▸ Data shown:
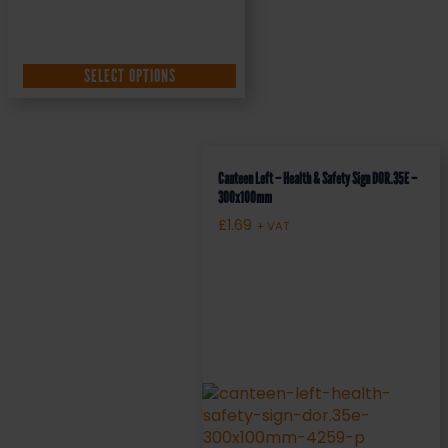
SELECT OPTIONS
Canteen Left – Health & Safety Sign DOR.35E –
300x100mm
£
1.69
+ VAT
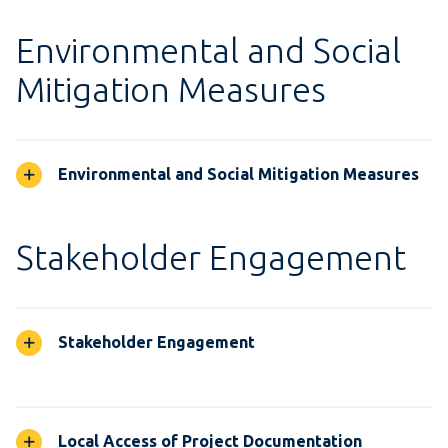
Environmental and Social
Mitigation Measures
Environmental and Social Mitigation Measures
Stakeholder Engagement
Stakeholder Engagement
Local Access of Project Documentation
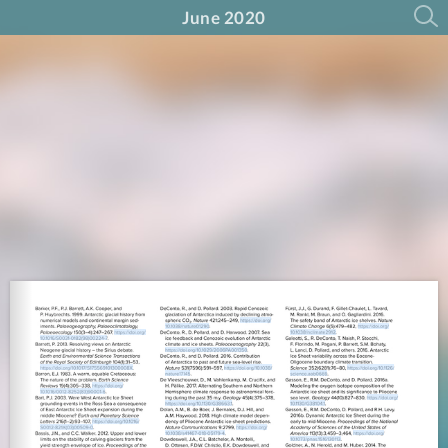
June 2020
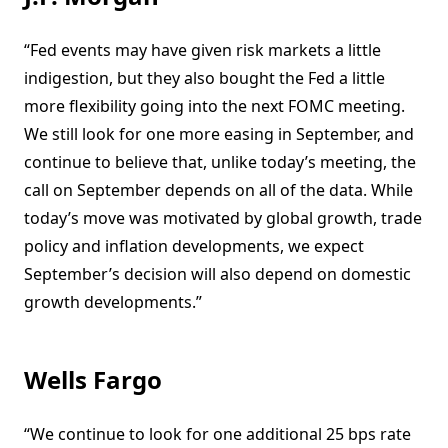
“Fed events may have given risk markets a little
indigestion, but they also bought the Fed a little
more flexibility going into the next FOMC meeting.
We still look for one more easing in September, and
continue to believe that, unlike today’s meeting, the
call on September depends on all of the data. While
today’s move was motivated by global growth, trade
policy and inflation developments, we expect
September’s decision will also depend on domestic
growth developments.”
Wells Fargo
“We continue to look for one additional 25 bps rate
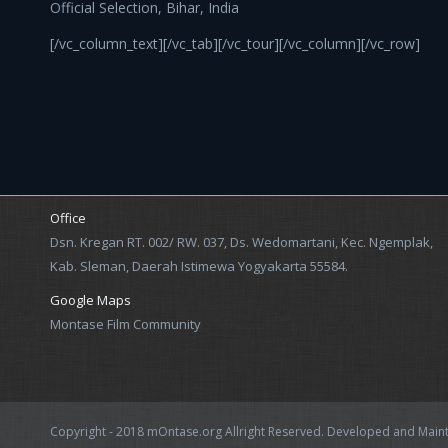
Official Selection, Bihar, India
[/vc_column_text][/vc_tab][/vc_tour][/vc_column][/vc_row]
Office
Dsn. Kregan RT. 002/ RW. 037, Ds. Wedomartani, Kec. Ngemplak,
Kab. Sleman, Daerah Istimewa Yogyakarta 55584.
Google Maps
Montase Film Community
Copyright - 2018 mOntase.org Allright Reserved. Developed and Mai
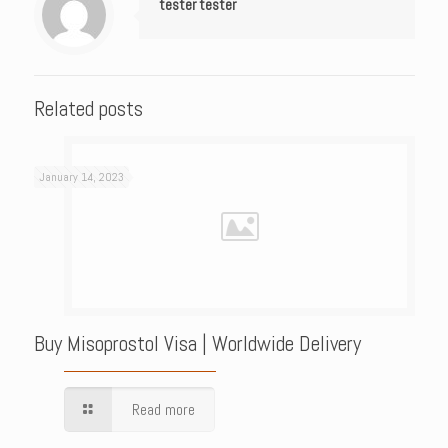
tester tester
Related posts
January 14, 2023
Buy Misoprostol Visa | Worldwide Delivery
Read more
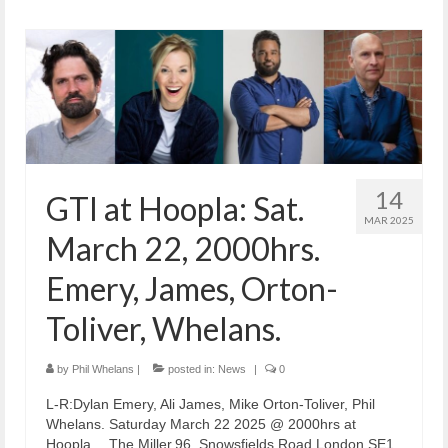
14
GTI at Hoopla: Sat.
MAR 2025
March 22, 2000hrs.
Emery, James, Orton-
Toliver, Whelans.
by
Phil Whelans
|
posted in:
News
|
0
L-R:Dylan Emery, Ali James, Mike Orton-Toliver, Phil
Whelans. Saturday March 22 2025 @ 2000hrs at
Hoopla… The Miller,96, Snowsfields Road,London SE1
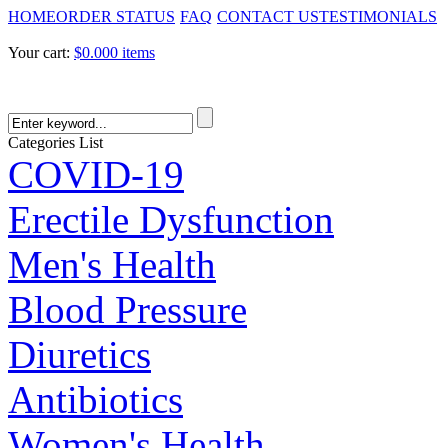
HOME
ORDER STATUS
FAQ
CONTACT US
TESTIMONIALS
Your cart:
$0.00
0 items
Categories List
COVID-19
Erectile Dysfunction
Men's Health
Blood Pressure
Diuretics
Antibiotics
Women's Health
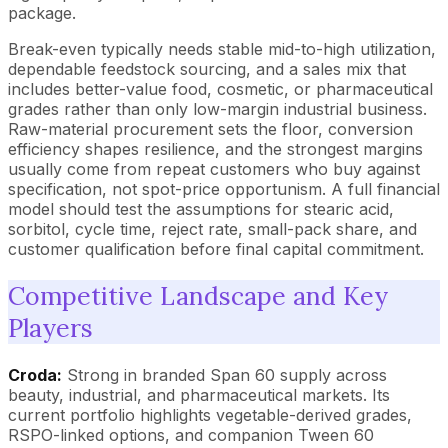
package.
Break-even typically needs stable mid-to-high utilization,
dependable feedstock sourcing, and a sales mix that
includes better-value food, cosmetic, or pharmaceutical
grades rather than only low-margin industrial business.
Raw-material procurement sets the floor, conversion
efficiency shapes resilience, and the strongest margins
usually come from repeat customers who buy against
specification, not spot-price opportunism. A full financial
model should test the assumptions for stearic acid,
sorbitol, cycle time, reject rate, small-pack share, and
customer qualification before final capital commitment.
Competitive Landscape and Key
Players
Croda:
Strong in branded Span 60 supply across
beauty, industrial, and pharmaceutical markets. Its
current portfolio highlights vegetable-derived grades,
RSPO-linked options, and companion Tween 60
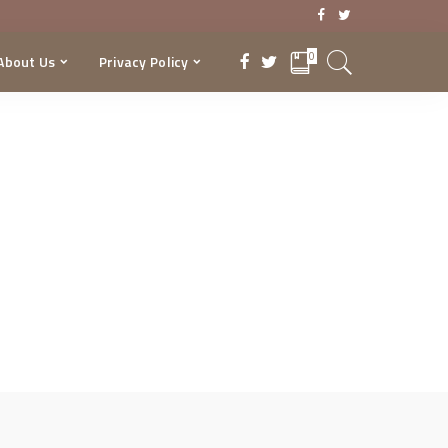
0
About Us
Privacy Policy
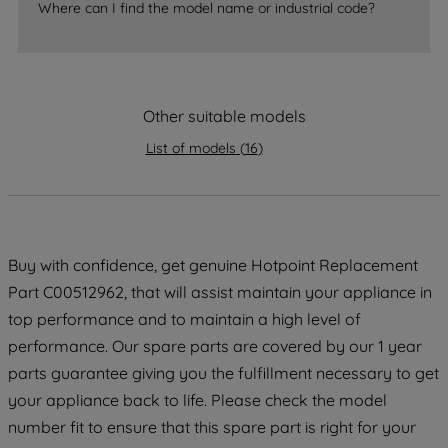
accepting" button at the top right, only
Where can I find the model name or industrial code?
strictly necessary cookies will be
maintained. By clicking on "ACCEPT ALL
COOKIES", you consent to the use of all
of our cookies and the sharing of your
Other suitable models
data with third parties for such purposes.
By clicking "I WISH TO SET MY
List of models
(
16
)
PREFERENCE", you can set your
preferences.
Buy with confidence, get genuine Hotpoint Replacement
Part C00512962, that will assist maintain your appliance in
top performance and to maintain a high level of
performance. Our spare parts are covered by our 1 year
parts guarantee giving you the fulfillment necessary to get
your appliance back to life. Please check the model
number fit to ensure that this spare part is right for your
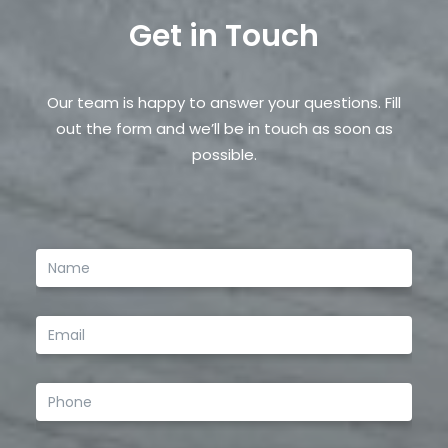
Get in Touch
Save my name, email, and website in this browser
for the next time I comment.
Our team is happy to answer your questions. Fill
out the form and we’ll be in touch as soon as
possible.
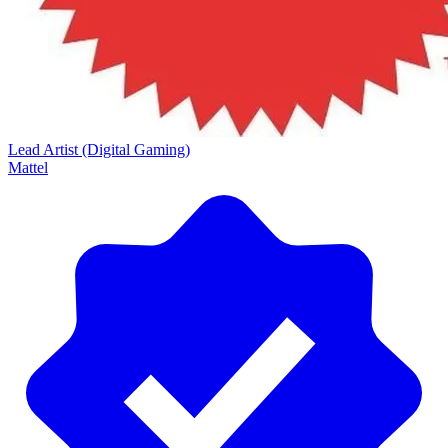
Lead Artist (Digital Gaming)
Mattel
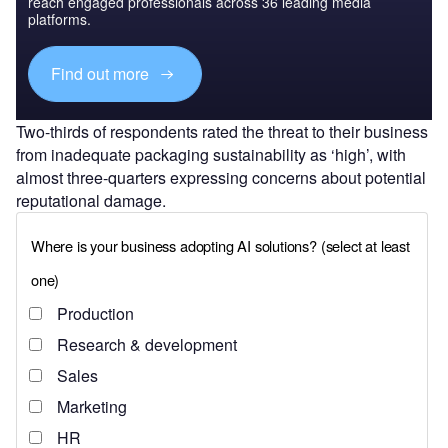
reach engaged professionals across 36 leading media
platforms.
Find out more
Two-thirds of respondents rated the threat to their business
from inadequate packaging sustainability as ‘high’, with
almost three-quarters expressing concerns about potential
reputational damage.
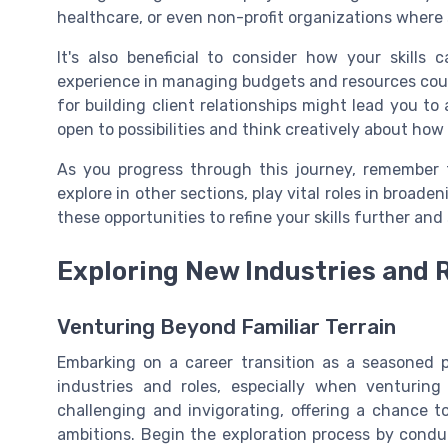
healthcare, or even non-profit organizations where 
It's also beneficial to consider how your skills
experience in managing budgets and resources could 
for building client relationships might lead you to
open to possibilities and think creatively about how 
As you progress through this journey, remember 
explore in other sections, play vital roles in broad
these opportunities to refine your skills further and
Exploring New Industries and 
Venturing Beyond Familiar Terrain
Embarking on a career transition as a seasoned p
industries and roles, especially when venturing 
challenging and invigorating, offering a chance t
ambitions. Begin the exploration process by condu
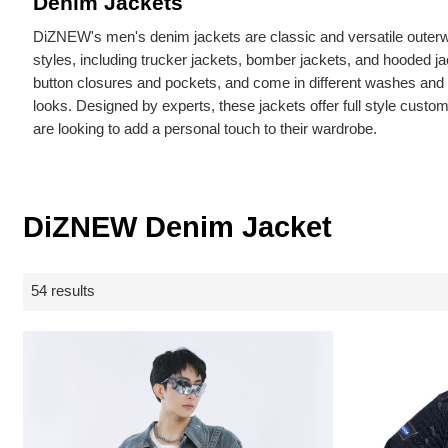
Denim Jackets
DiZNEW's men's denim jackets are classic and versatile outerwe
styles, including trucker jackets, bomber jackets, and hooded j
button closures and pockets, and come in different washes and fi
looks. Designed by experts, these jackets offer full style custom
are looking to add a personal touch to their wardrobe.
DiZNEW Denim Jacket
54 results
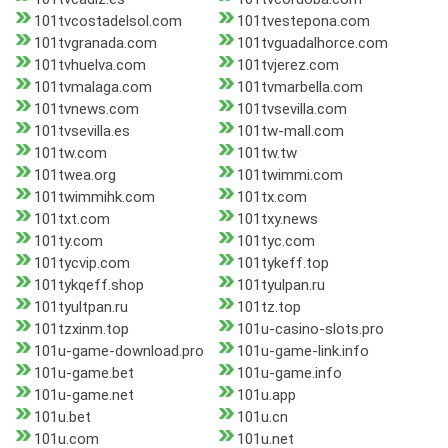
101tvcostadelsol.com
101tvestepona.com
101tvgranada.com
101tvguadalhorce.com
101tvhuelva.com
101tvjerez.com
101tvmalaga.com
101tvmarbella.com
101tvnews.com
101tvsevilla.com
101tvsevilla.es
101tw-mall.com
101tw.com
101tw.tw
101twea.org
101twimmi.com
101twimmihk.com
101tx.com
101txt.com
101txy.news
101ty.com
101tyc.com
101tycvip.com
101tykeff.top
101tykqeff.shop
101tyulpan.ru
101tyultpan.ru
101tz.top
101tzxinm.top
101u-casino-slots.pro
101u-game-download.pro
101u-game-link.info
101u-game.bet
101u-game.info
101u-game.net
101u.app
101u.bet
101u.cn
101u.com
101u.net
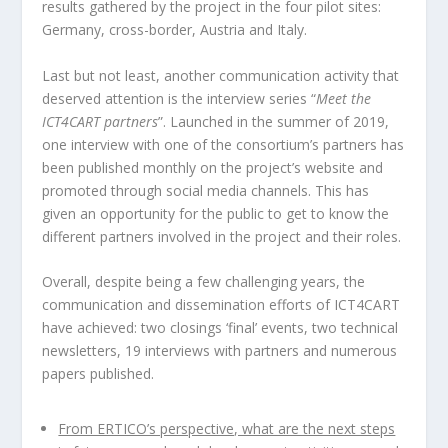
results gathered by the project in the four pilot sites:
Germany, cross-border, Austria and Italy.
Last but not least, another communication activity that
deserved attention is the interview series “
Meet the
ICT4CART partners
”. Launched in the summer of 2019,
one interview with one of the consortium’s partners has
been published monthly on the project’s website and
promoted through social media channels. This has
given an opportunity for the public to get to know the
different partners involved in the project and their roles.
Overall, despite being a few challenging years, the
communication and dissemination efforts of ICT4CART
have achieved: two closings ‘final’ events, two technical
newsletters, 19 interviews with partners and numerous
papers published.
From ERTICO’s perspective, what are the next steps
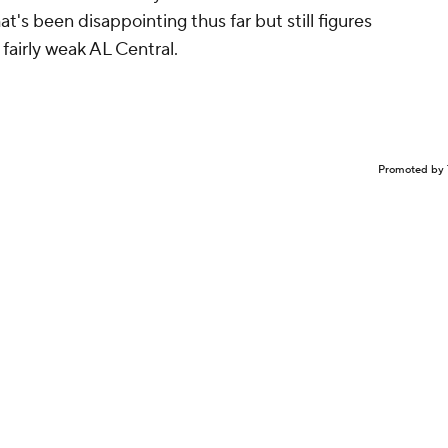
's been disappointing thus far but still figures
 fairly weak AL Central.
Promoted by 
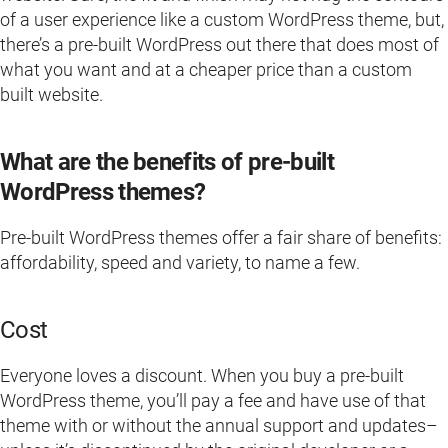
of a user experience like a custom WordPress theme, but,
there’s a pre-built WordPress out there that does most of
what you want and at a cheaper price than a custom
built website.
What are the benefits of pre-built
WordPress themes?
Pre-built WordPress themes offer a fair share of benefits:
affordability, speed and variety, to name a few.
Cost
Everyone loves a discount. When you buy a pre-built
WordPress theme, you’ll pay a fee and have use of that
theme with or without the annual support and updates–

▸ What the task requires: Among the entries above, how many lines hold the string "little"? Respond with nothing but the number.

▸ Completed exercise: 2